4
votes

What is the difference in logic and performance between x86-instructions LOCK XCHG and MOV+MFENCE for doing a sequential-consistency store.

(We ignore the load result of the XCHG; compilers other than gcc use it for the store + memory barrier effect.)

Is it true, that for sequential consistency, during the execution of an atomic operation: LOCK XCHG locks only a single cache-line, and vice versa MOV+MFENCE locks whole cache-L3(LLC)?

1
Apples and oranges, MFENCE doesn't provide atomicity. - Hans Passant
@Hans Passant I didn't say that MFENCE provide atomicity, because MOV already atomic - this we can see in C11(atomic)/C++11(std::atomic) for all ordering in x86 except SC(sequential consistency): en.cppreference.com/w/cpp/atomic/memory_order But i said that MFENCE provide sequential consistency for atomic variables as we can see in C11(atomic)/C++11(std::atomic) in GCC4.8.2: stackoverflow.com/questions/19047327/… - Alex
(I'm not even sure if mov is atomic for unaligned access, by the way.) - Kerrek SB
@Kerrek SB MOV+MFENCE(SC in GCC4.8.2) we can replace on LOCK XCHG for SC as we can see in video where on 0:28:20 said that MFENCE more expensive that XCHG: channel9.msdn.com/Shows/Going+Deep/… - Alex

1 Answers

-1
votes

The difference is in purpose of usage.

MFENCE (or SFENCE or LFENCE) is useful when we are locking a part of memory region accessible from two or more threads.

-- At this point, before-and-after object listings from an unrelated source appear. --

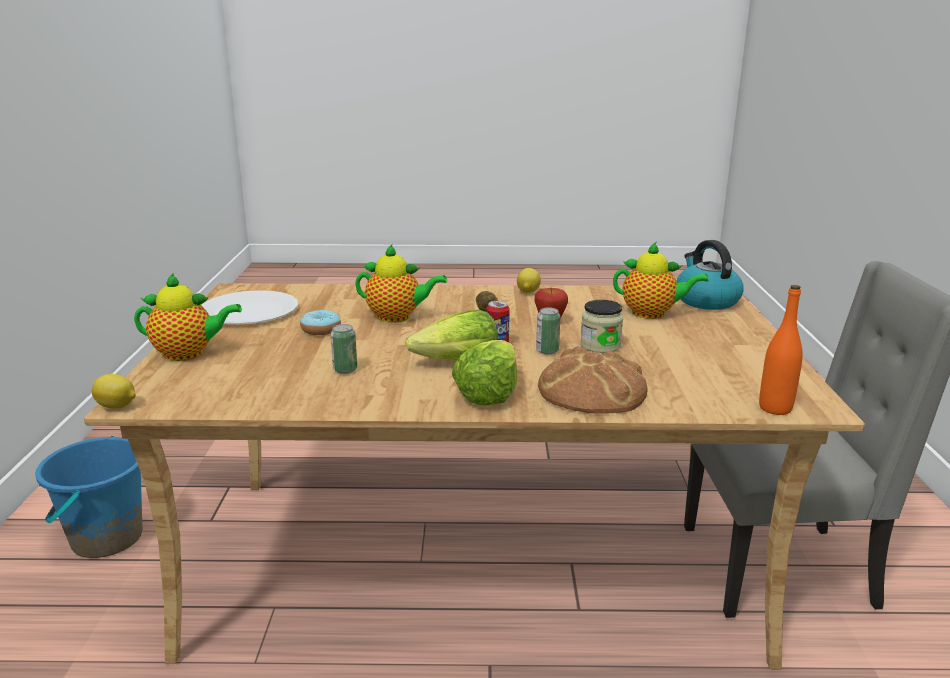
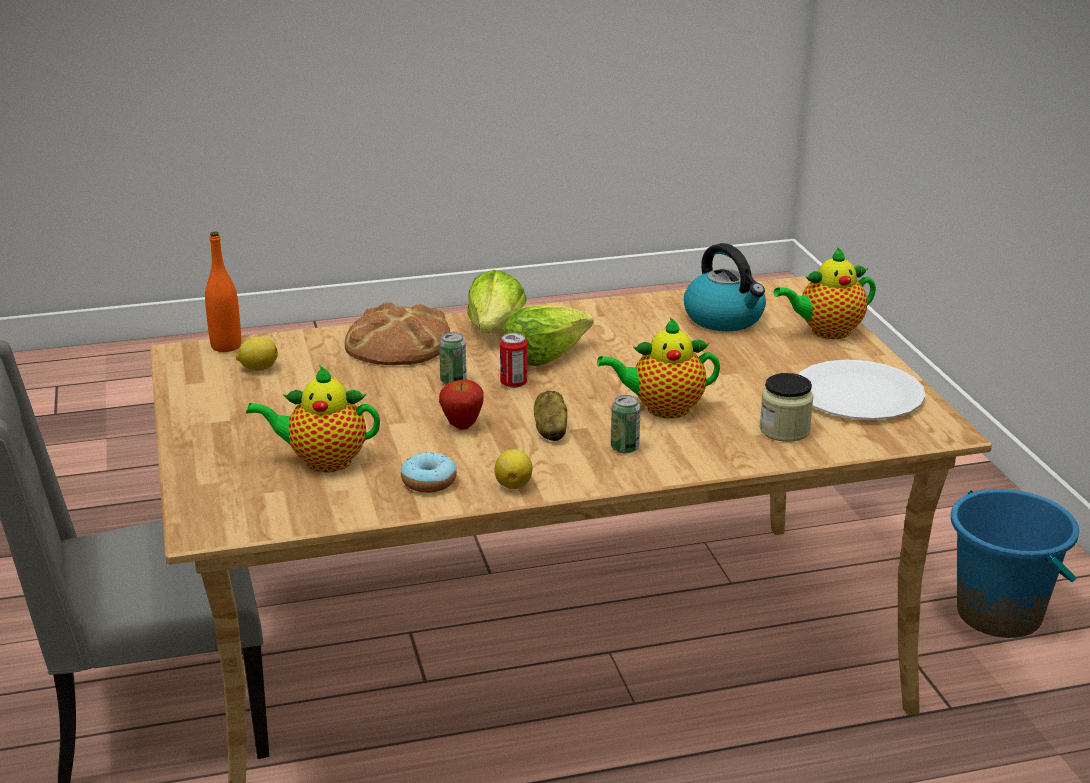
camera: 165 degrees right, 5 degrees up
(117, 407) = (798, 282): lemon -> lemon (258, 368)
(321, 330) = (732, 377): donut -> donut (429, 482)
(345, 370) = (649, 334): can -> can (624, 448)
(600, 346) = (393, 396): jar -> jar (784, 430)
(706, 300) = (233, 503): kettle -> kettle (725, 319)

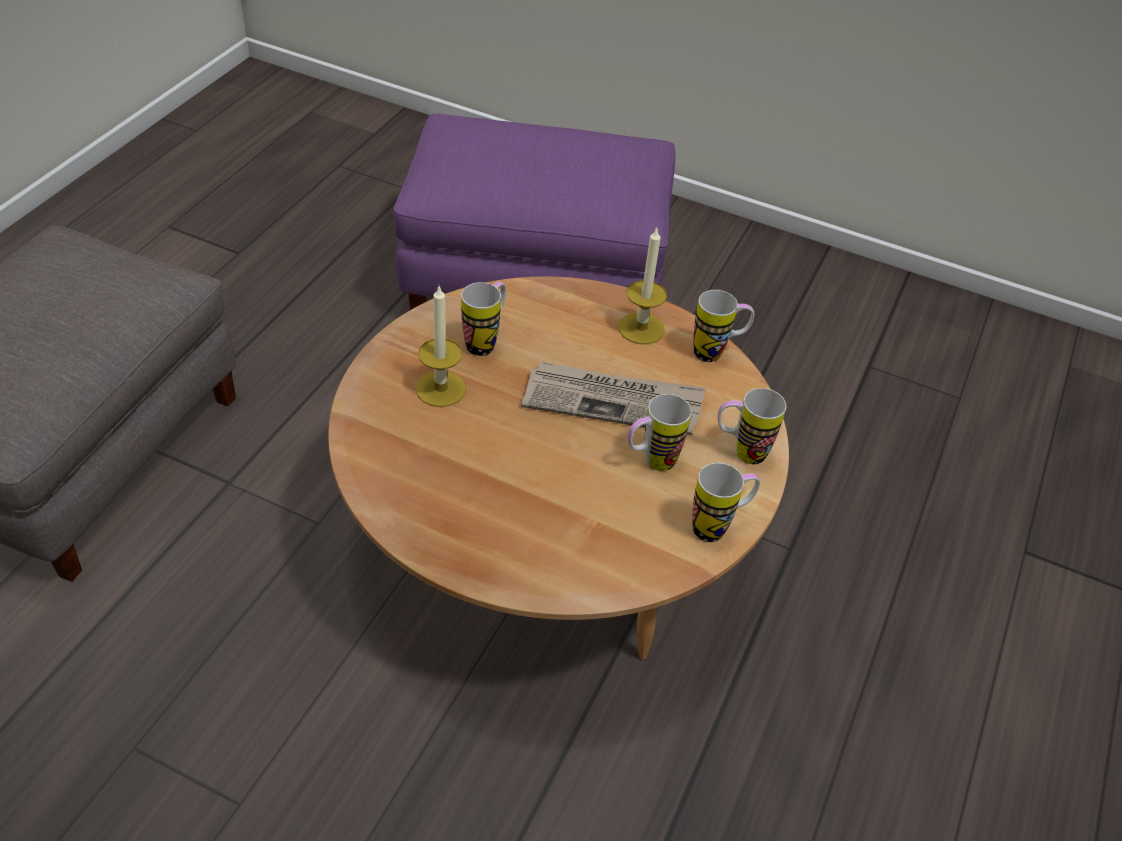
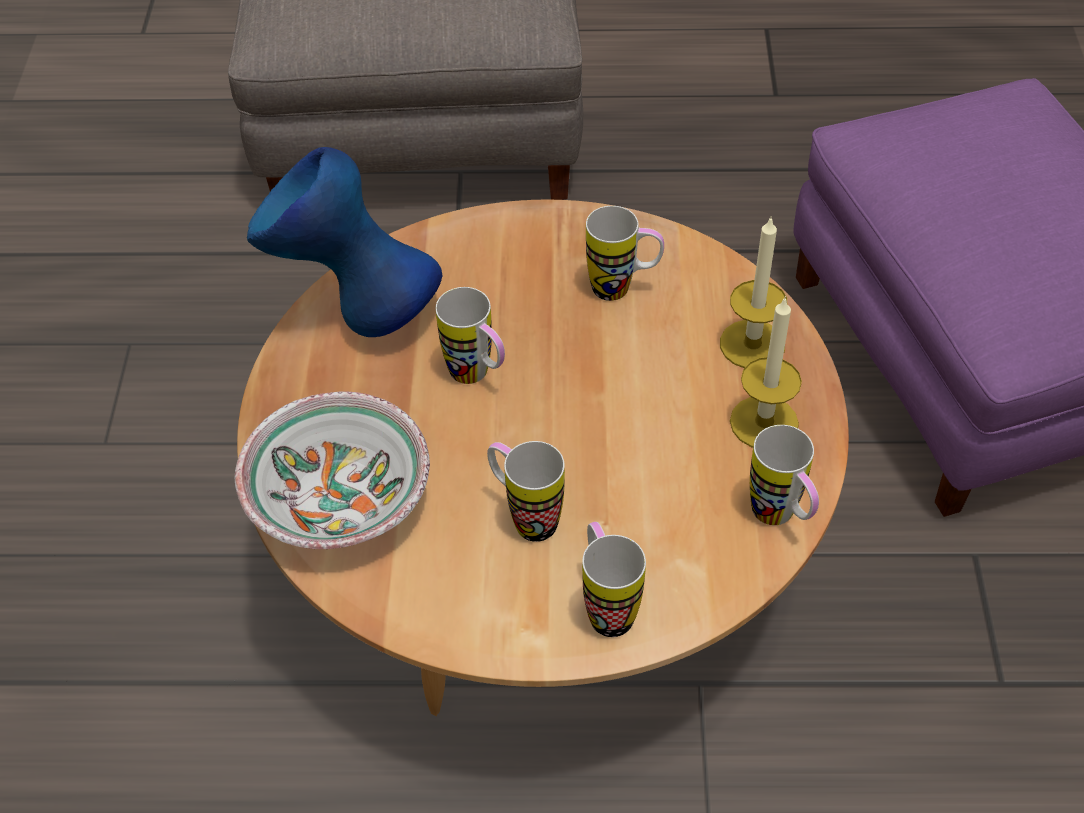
camera: 70 degrees right, 5 degrees up
(401, 484) = (355, 312): none -> blue vase
(440, 389) = (516, 284): candle -> candle (752, 344)
(578, 553) = (341, 498): none -> bowl
(613, 401) = (607, 443): newspaper -> none
(718, 527) = (458, 623): mug -> mug (477, 377)

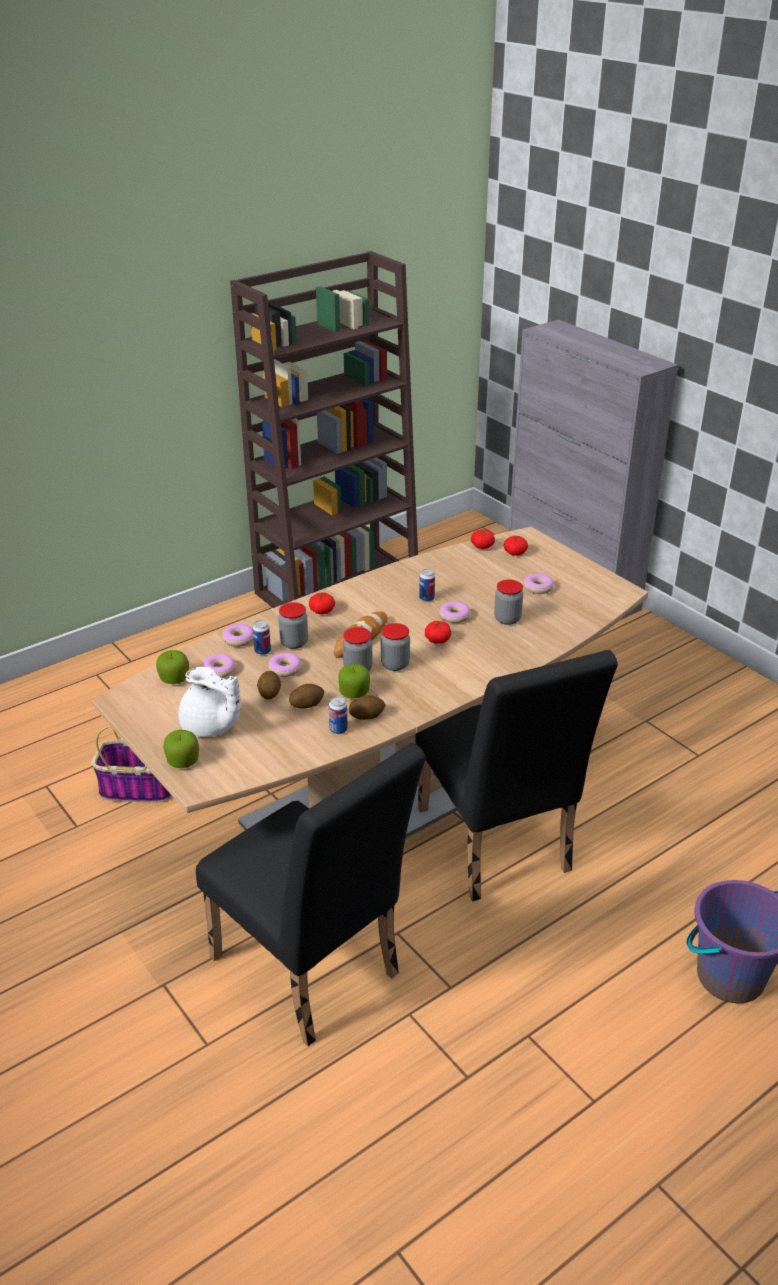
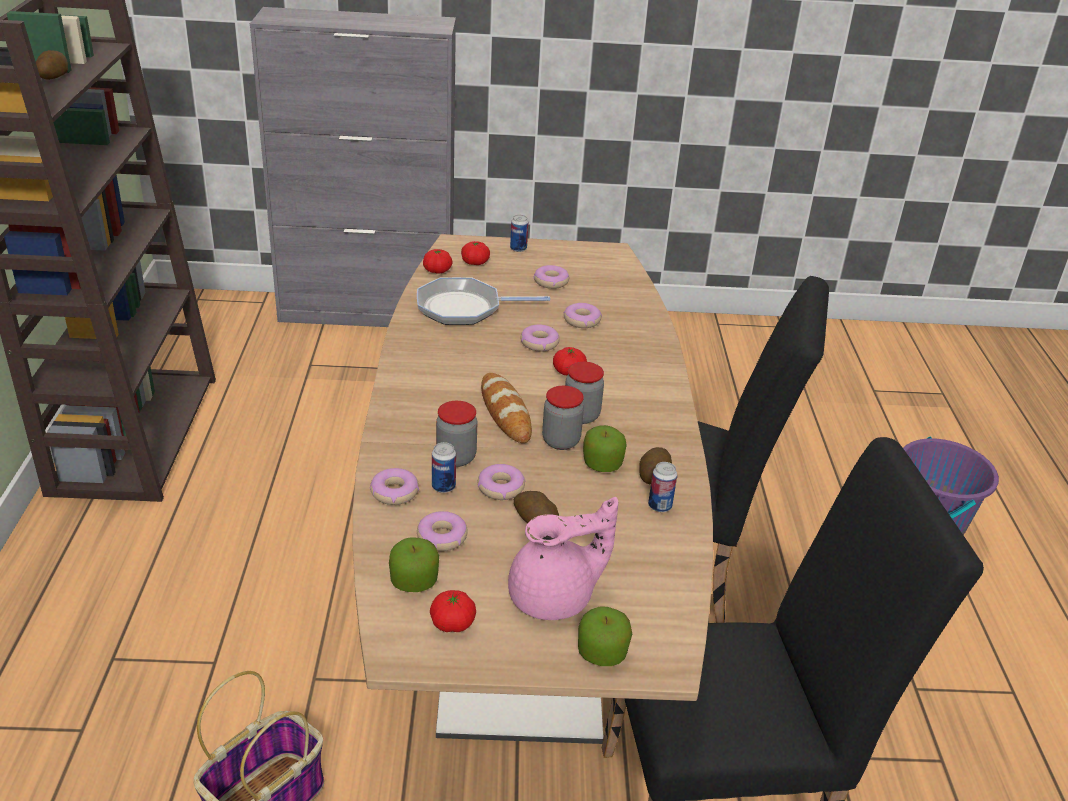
camera: 55 degrees left, 0 degrees up
(210, 727) = (555, 598): white teapot -> pink teapot
(307, 704) = (588, 504): potato -> potato (53, 76)
(322, 611) = (418, 410): tomato -> tomato (452, 623)
(426, 598) = (485, 341): can -> can (518, 249)
(453, 574) = (464, 308): none -> frying pan
(507, 619) = (582, 321): jar -> donut

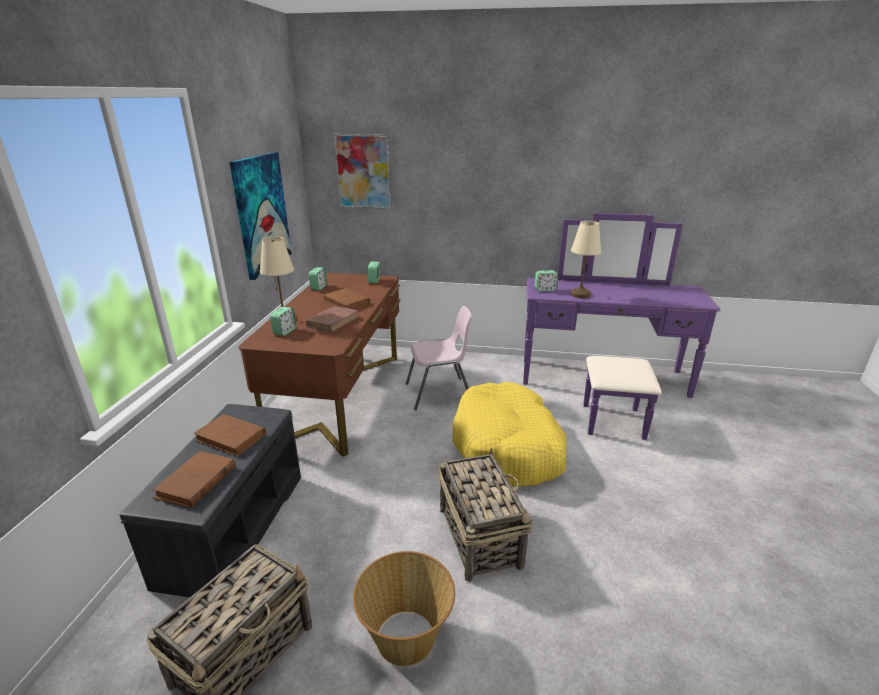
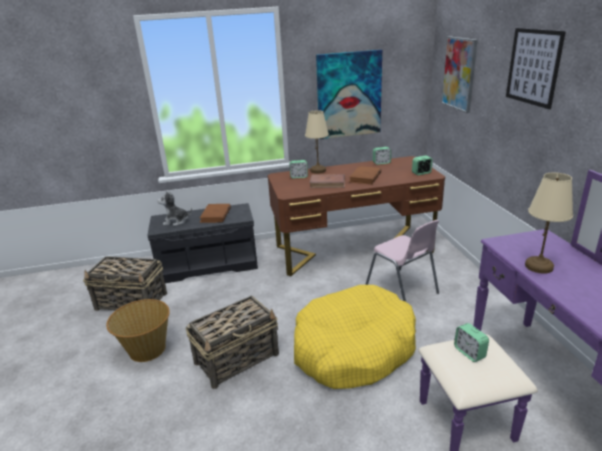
camera: 70 degrees right, 0 degrees up
(196, 482) = (176, 221): brown book -> plush toy
(477, 153) = (533, 67): none -> picture
(545, 289) = (520, 244): alarm clock -> alarm clock (469, 352)

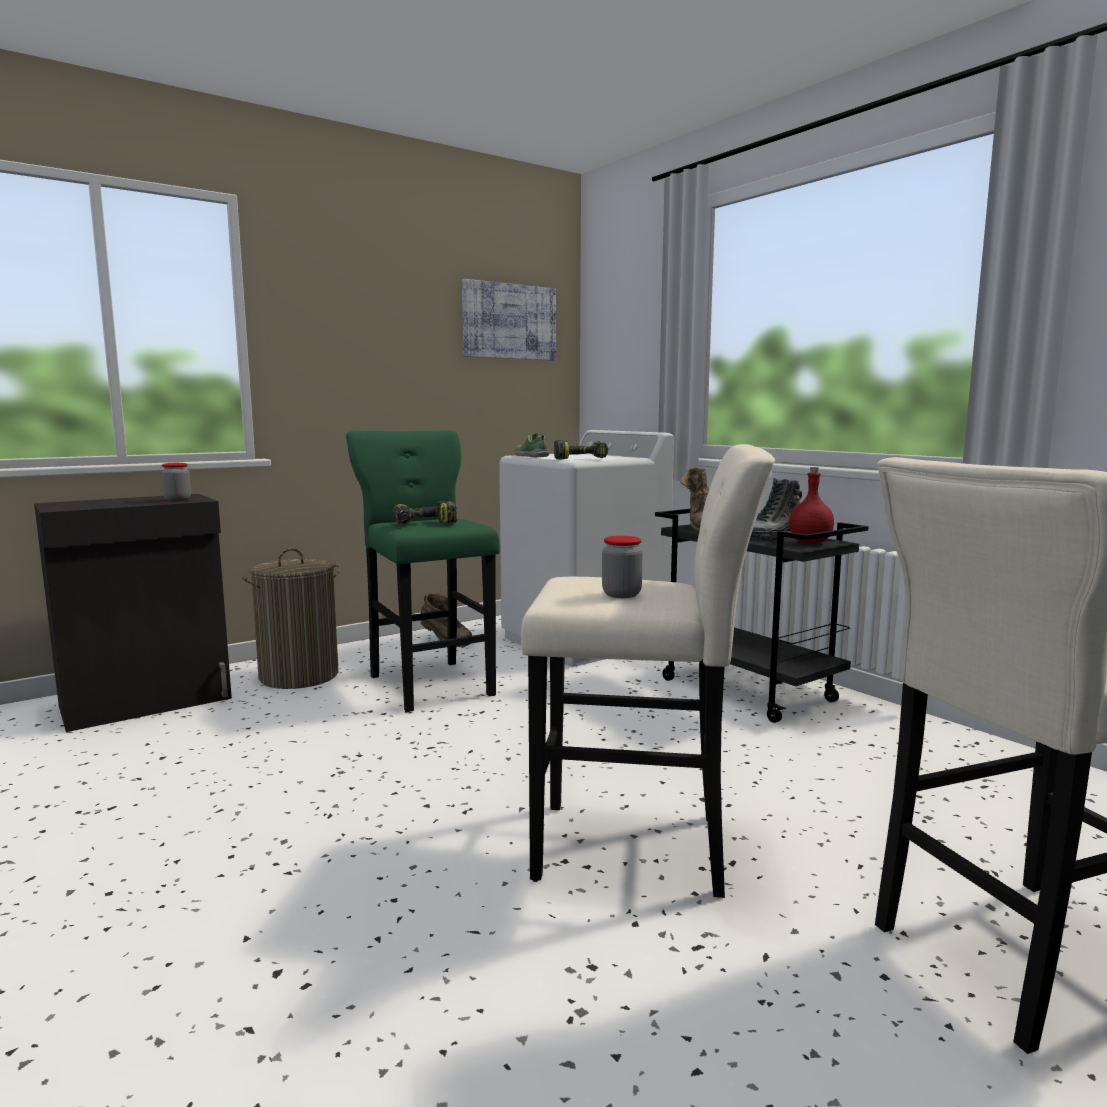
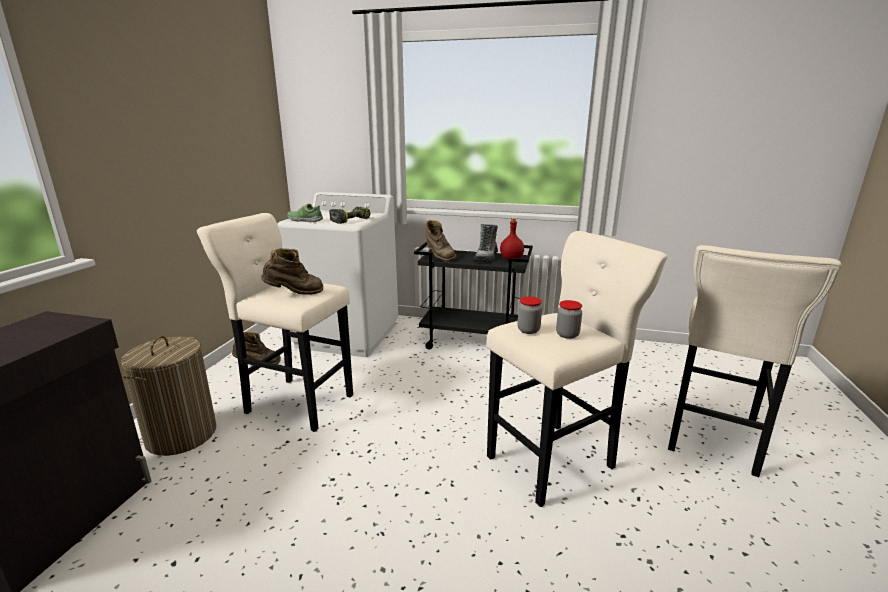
camera: 40 degrees left, 10 degrees up
(177, 500) = (58, 328): jar -> jar (528, 330)
(424, 524) = (295, 294): power drill -> brown boot
(429, 683) = (296, 402): green stool -> beige stool
(509, 321) = (240, 110): picture -> none

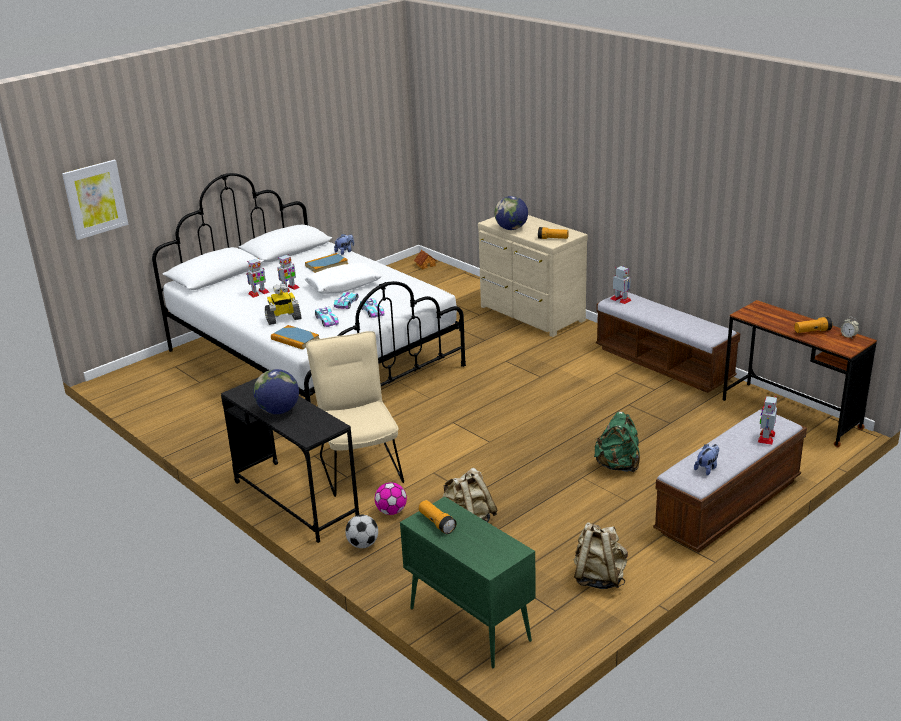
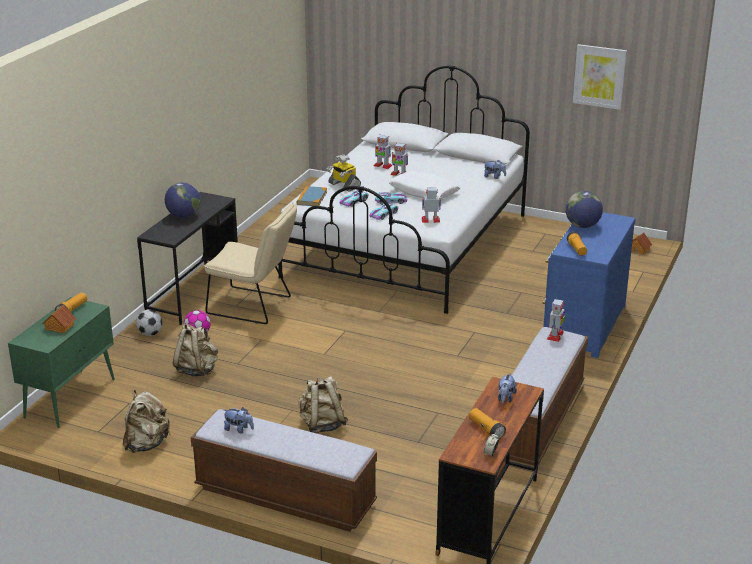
camera: 65 degrees right, 0 degrees up
(95, 199) = (341, 41): picture -> picture (599, 76)
(326, 265) = (459, 176): book -> none
(359, 465) = (254, 306): beige chair -> beige chair turned 60 degrees clockwise
(475, 536) = (59, 327): none -> toy house
(530, 315) = (582, 325): beige dresser -> blue dresser
(618, 465) = (322, 425): green backpack -> beige backpack
(766, 437) = (312, 455): toy robot -> toy robot (431, 220)
(767, 316) = (505, 398): none -> plush toy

When we atomically set the lock for this memory region we can after that use all non-atomic instruction, because there are faster. But we must call SFANCE (or MFENCE) one instruction before unlocking the memory region to ensure that locked memory is visible correctly to all other threads.

If we are changing only a single memory aligned variable, then we are using atomic instructions like LOCK XCHG so no lock of memory region is needed.